Data extracts:
- Opening Delimiter -
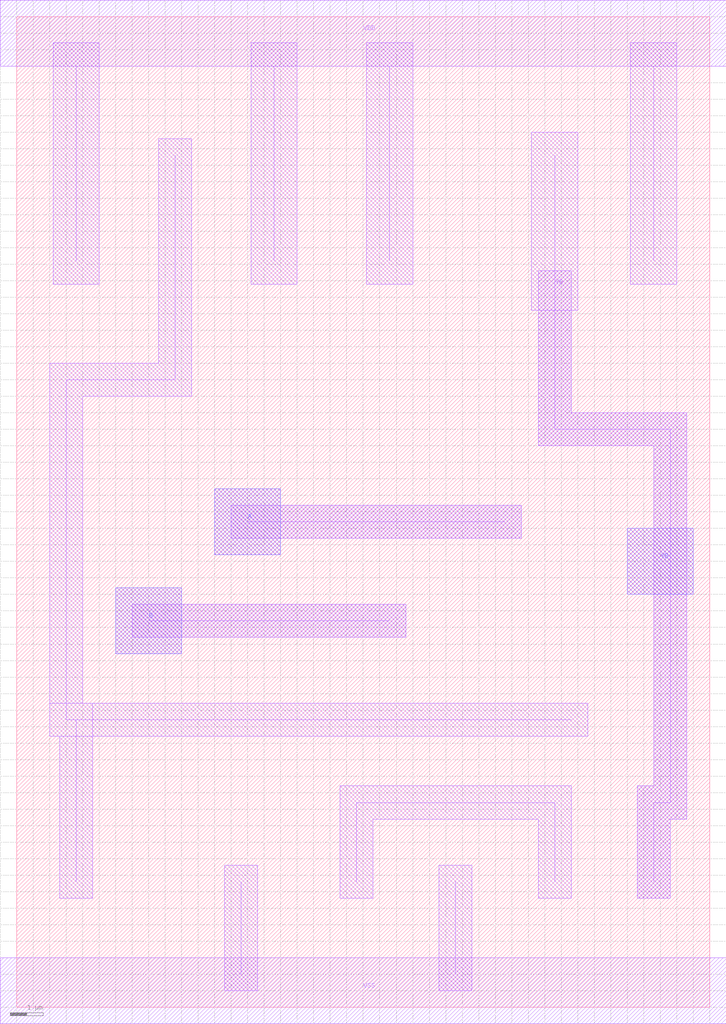
<source format=lef>
VERSION 5.5 ;
NAMESCASESENSITIVE ON ;
BUSBITCHARS "[]" ;
DIVIDERCHAR "/" ;

MACRO exnr
  CLASS CORE ;
  SOURCE USER ;
  ORIGIN 0 0 ;
  SIZE 21.000 BY 30.000 ;
  SYMMETRY X Y ;
  SITE unit ;
 
  PIN A
    USE SIGNAL ;
    PORT
      LAYER ML1 ;
        WIDTH 1.000  ;
        PATH 7.000 14.700 14.800 14.700  ;
    END
    PORT
      LAYER ML1 ;
        POLYGON 6.000 13.700  6.000 15.700  8.000 15.700  8.000 13.700  6.000 
        13.700  ;
    END
    PORT
      LAYER ML2 ;
        POLYGON 6.000 13.700  6.000 15.700  8.000 15.700  8.000 13.700  6.000 
        13.700  ;
    END
  END A
  PIN B
    USE SIGNAL ;
    PORT
      LAYER ML2 ;
        POLYGON 3.000 10.700  3.000 12.700  5.000 12.700  5.000 10.700  3.000 
        10.700  ;
    END
    PORT
      LAYER ML1 ;
        WIDTH 1.000  ;
        PATH 4.000 11.700 11.300 11.700  ;
    END
    PORT
      LAYER ML1 ;
        POLYGON 3.000 10.700  3.000 12.700  5.000 12.700  5.000 10.700  3.000 
        10.700  ;
    END
  END B
  PIN VDD
    USE POWER ;
    PORT
      LAYER ML1 ;
        RECT -0.500 28.500  21.500 30.500  ;
    END
  END VDD
  PIN VSS
    USE GROUND ;
    PORT
      LAYER ML1 ;
        RECT -0.500 -0.500  21.500 1.500  ;
    END
  END VSS
  PIN YB
    USE SIGNAL ;
    PORT
      LAYER ML1 ;
        WIDTH 1.000  ;
        PATH 16.300 21.800 16.300 17.500 19.800 17.500 19.800 6.200 19.300 
        6.200 19.300 3.800  ;
    END
    PORT
      LAYER ML1 ;
        POLYGON 18.500 12.500  18.500 14.500  20.500 14.500  20.500 12.500  
        18.500 12.500  ;
    END
    PORT
      LAYER ML2 ;
        POLYGON 18.500 12.500  18.500 14.500  20.500 14.500  20.500 12.500  
        18.500 12.500  ;
    END
  END YB
  OBS

    LAYER ML1 ;
      WIDTH 1.400  ;
      PATH 1.800 22.600 1.800 28.500  ;
      WIDTH 1.000  ;
      PATH 4.800 25.800 4.800 19.000 1.500 19.000 1.500 8.700 1.800 8.700 
      1.800 3.800  ;
      WIDTH 1.000  ;
      PATH 6.800 1.000 6.800 3.800  ;
      WIDTH 1.000  ;
      PATH 4.000 11.700 11.300 11.700  ;
      WIDTH 1.400  ;
      PATH 7.800 22.600 7.800 28.500  ;
      WIDTH 1.000  ;
      PATH 1.500 8.700 16.800 8.700  ;

      WIDTH 1.000  ;
      PATH 7.000 14.700 14.800 14.700  ;
      WIDTH 1.400  ;
      PATH 11.300 22.600 11.300 28.500  ;
      WIDTH 1.000  ;
      PATH 13.300 1.000 13.300 3.800  ;
      WIDTH 1.000  ;
      PATH 16.300 3.800 16.300 6.200 10.300 6.200 10.300 3.800  ;
      WIDTH 1.400  ;
      PATH 16.300 25.800 16.300 21.800  ;
      WIDTH 1.000  ;
      PATH 16.300 21.800 16.300 17.500 19.800 17.500 19.800 6.200 19.300 6.200 
      19.300 3.800  ;
      WIDTH 1.400  ;
      PATH 19.300 22.600 19.300 28.500  ;

    VIA 1.800 23.800  dcont ;
    VIA 1.800 21.800  dcont ;
    VIA 1.800 3.800  dcont ;
    VIA 1.800 25.800  dcont ;
    VIA 4.800 25.800  dcont ;
    VIA 4.800 23.800  dcont ;
    VIA 4.800 21.800  dcont ;
    VIA 6.800 3.800  dcont ;
    VIA 7.800 23.800  dcont ;
    VIA 7.800 21.800  dcont ;
    VIA 7.800 25.800  dcont ;
    VIA 10.300 3.800  dcont ;
    VIA 11.300 21.800  dcont ;
    VIA 11.300 23.800  dcont ;
    VIA 11.300 25.800  dcont ;
    VIA 13.300 3.800  dcont ;
    VIA 16.300 21.800  dcont ;
    VIA 16.300 25.800  dcont ;
    VIA 16.300 23.800  dcont ;
    VIA 16.300 3.800  dcont ;
    VIA 19.300 23.800  dcont ;
    VIA 19.300 21.800  dcont ;
    VIA 19.300 25.800  dcont ;
    VIA 19.300 3.800  dcont ;
    VIA 7.000 14.700  pcont ;
    VIA 10.200 29.500  nsubcont ;
    VIA 17.300 8.700  pcont ;
    VIA 14.300 14.700  pcont ;
    VIA 4.000 11.700  pcont ;
    VIA 11.300 11.700  pcont ;
    VIA 10.200 0.500  psubcont ;
  END
END exnr

MACRO dcont
  CLASS CORE ;
  OBS
    LAYER ML1 ;
      RECT -1.000 -1.000  1.000 1.000  ;
  END
END dcont

MACRO pcont
  CLASS CORE ;
  OBS
    LAYER ML1 ;
      RECT -1.000 -1.000  1.000 1.000  ;
  END
END pcont

MACRO nsubcont
  CLASS CORE ;
  OBS
    LAYER ML1 ;
      RECT -1.000 -1.000  1.000 1.000  ;
  END
END nsubcont

MACRO psubcont
  CLASS CORE ;
  OBS
    LAYER ML1 ;
      RECT -1.000 -1.000  1.000 1.000  ;
  END
END psubcont


END LIBRARY

</source>
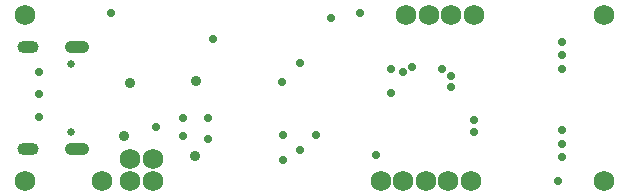
<source format=gbr>
%TF.GenerationSoftware,Altium Limited,Altium Designer,23.10.1 (27)*%
G04 Layer_Color=16711935*
%FSLAX45Y45*%
%MOMM*%
%TF.SameCoordinates,D187A3F4-093A-4DDC-863C-0592D449728B*%
%TF.FilePolarity,Negative*%
%TF.FileFunction,Soldermask,Bot*%
%TF.Part,Single*%
G01*
G75*
%TA.AperFunction,ComponentPad*%
G04:AMPARAMS|DCode=43|XSize=1mm|YSize=1.8mm|CornerRadius=0.5mm|HoleSize=0mm|Usage=FLASHONLY|Rotation=270.000|XOffset=0mm|YOffset=0mm|HoleType=Round|Shape=RoundedRectangle|*
%AMROUNDEDRECTD43*
21,1,1.00000,0.80000,0,0,270.0*
21,1,0.00000,1.80000,0,0,270.0*
1,1,1.00000,-0.40000,0.00000*
1,1,1.00000,-0.40000,0.00000*
1,1,1.00000,0.40000,0.00000*
1,1,1.00000,0.40000,0.00000*
%
%ADD43ROUNDEDRECTD43*%
G04:AMPARAMS|DCode=44|XSize=1mm|YSize=2.1mm|CornerRadius=0.5mm|HoleSize=0mm|Usage=FLASHONLY|Rotation=270.000|XOffset=0mm|YOffset=0mm|HoleType=Round|Shape=RoundedRectangle|*
%AMROUNDEDRECTD44*
21,1,1.00000,1.10000,0,0,270.0*
21,1,0.00000,2.10000,0,0,270.0*
1,1,1.00000,-0.55000,0.00000*
1,1,1.00000,-0.55000,0.00000*
1,1,1.00000,0.55000,0.00000*
1,1,1.00000,0.55000,0.00000*
%
%ADD44ROUNDEDRECTD44*%
%ADD45C,0.65000*%
%TA.AperFunction,ViaPad*%
%ADD48C,0.71120*%
%ADD68C,1.72720*%
%ADD69C,0.91440*%
D43*
X112100Y1225750D02*
D03*
Y361750D02*
D03*
D44*
X530100Y1225750D02*
D03*
Y361750D02*
D03*
D45*
X480100Y1082750D02*
D03*
Y504750D02*
D03*
D48*
X3365500Y1054100D02*
D03*
X2921000Y1511300D02*
D03*
X3695700Y889000D02*
D03*
X2260600Y927100D02*
D03*
X1193800Y546100D02*
D03*
X2679700Y1473200D02*
D03*
X1676400Y1295400D02*
D03*
X4597400Y88900D02*
D03*
X203200Y635000D02*
D03*
Y825500D02*
D03*
Y1016000D02*
D03*
X2273300Y265625D02*
D03*
X2413000Y355600D02*
D03*
X2552700Y482600D02*
D03*
X2273300D02*
D03*
X812800Y1510225D02*
D03*
X2413000Y1092200D02*
D03*
X1638300Y444500D02*
D03*
Y622300D02*
D03*
X1421325Y469900D02*
D03*
Y622300D02*
D03*
X4635500Y520700D02*
D03*
Y406400D02*
D03*
Y292100D02*
D03*
Y1041400D02*
D03*
Y1155700D02*
D03*
Y1270000D02*
D03*
X3886200Y508000D02*
D03*
Y609600D02*
D03*
X3695700Y977900D02*
D03*
X3619500Y1041400D02*
D03*
X3187700Y838200D02*
D03*
Y1041400D02*
D03*
X3289300Y1016000D02*
D03*
X3057744Y307496D02*
D03*
D68*
X736600Y88900D02*
D03*
X977900D02*
D03*
X3860800D02*
D03*
X3670300D02*
D03*
X3479800D02*
D03*
X3289300D02*
D03*
X3098800D02*
D03*
X3886200Y1498600D02*
D03*
X1168400Y279400D02*
D03*
X977900D02*
D03*
X1168400Y88900D02*
D03*
X3695700Y1498600D02*
D03*
X3505200D02*
D03*
X3314700D02*
D03*
X4991100Y88900D02*
D03*
X88900Y1498600D02*
D03*
Y88900D02*
D03*
X4991100Y1498600D02*
D03*
D69*
X975360Y917501D02*
D03*
X927100Y469900D02*
D03*
X1536700Y939800D02*
D03*
X1524000Y304800D02*
D03*
%TF.MD5,1b21d60e1b4af856a15e63cf10a2ca43*%
M02*

</source>
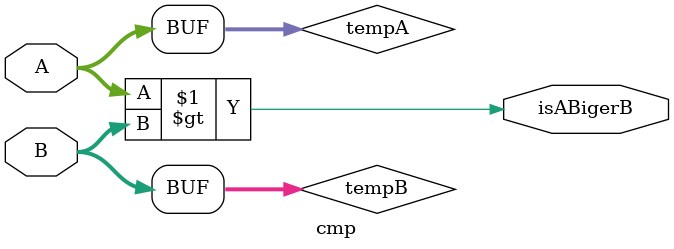
<source format=v>
module cmp(
    input [2:0]A,B,
    output isABigerB
);
    wire [2:0]tempA,tempB;
    assign tempA = A;
    assign tempB = B;
    assign isABigerB = tempA > $signed(tempB);
endmodule //cmp

</source>
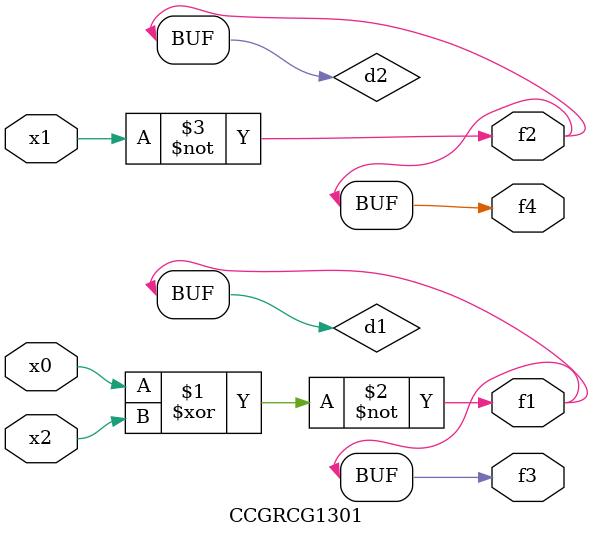
<source format=v>
module CCGRCG1301(
	input x0, x1, x2,
	output f1, f2, f3, f4
);

	wire d1, d2, d3;

	xnor (d1, x0, x2);
	nand (d2, x1);
	nor (d3, x1, x2);
	assign f1 = d1;
	assign f2 = d2;
	assign f3 = d1;
	assign f4 = d2;
endmodule

</source>
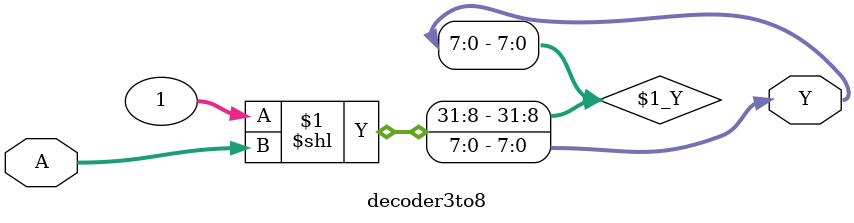
<source format=v>
module decoder3to8 (
    input [2:0] A,
    output [7:0] Y
);
    assign Y = 1 << A;
endmodule
</source>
- Closing Delimiter -
What is being asked:
Your copy should consist only of the lines from the line holding "endmodule //cmp" through the final line of the listing above, both included, with all pictures omitted.

Answer to the exercise:
endmodule //cmp

</source>
<source format=v>
module CCGRCG1301(
	input x0, x1, x2,
	output f1, f2, f3, f4
);

	wire d1, d2, d3;

	xnor (d1, x0, x2);
	nand (d2, x1);
	nor (d3, x1, x2);
	assign f1 = d1;
	assign f2 = d2;
	assign f3 = d1;
	assign f4 = d2;
endmodule

</source>
<source format=v>
module decoder3to8 (
    input [2:0] A,
    output [7:0] Y
);
    assign Y = 1 << A;
endmodule
</source>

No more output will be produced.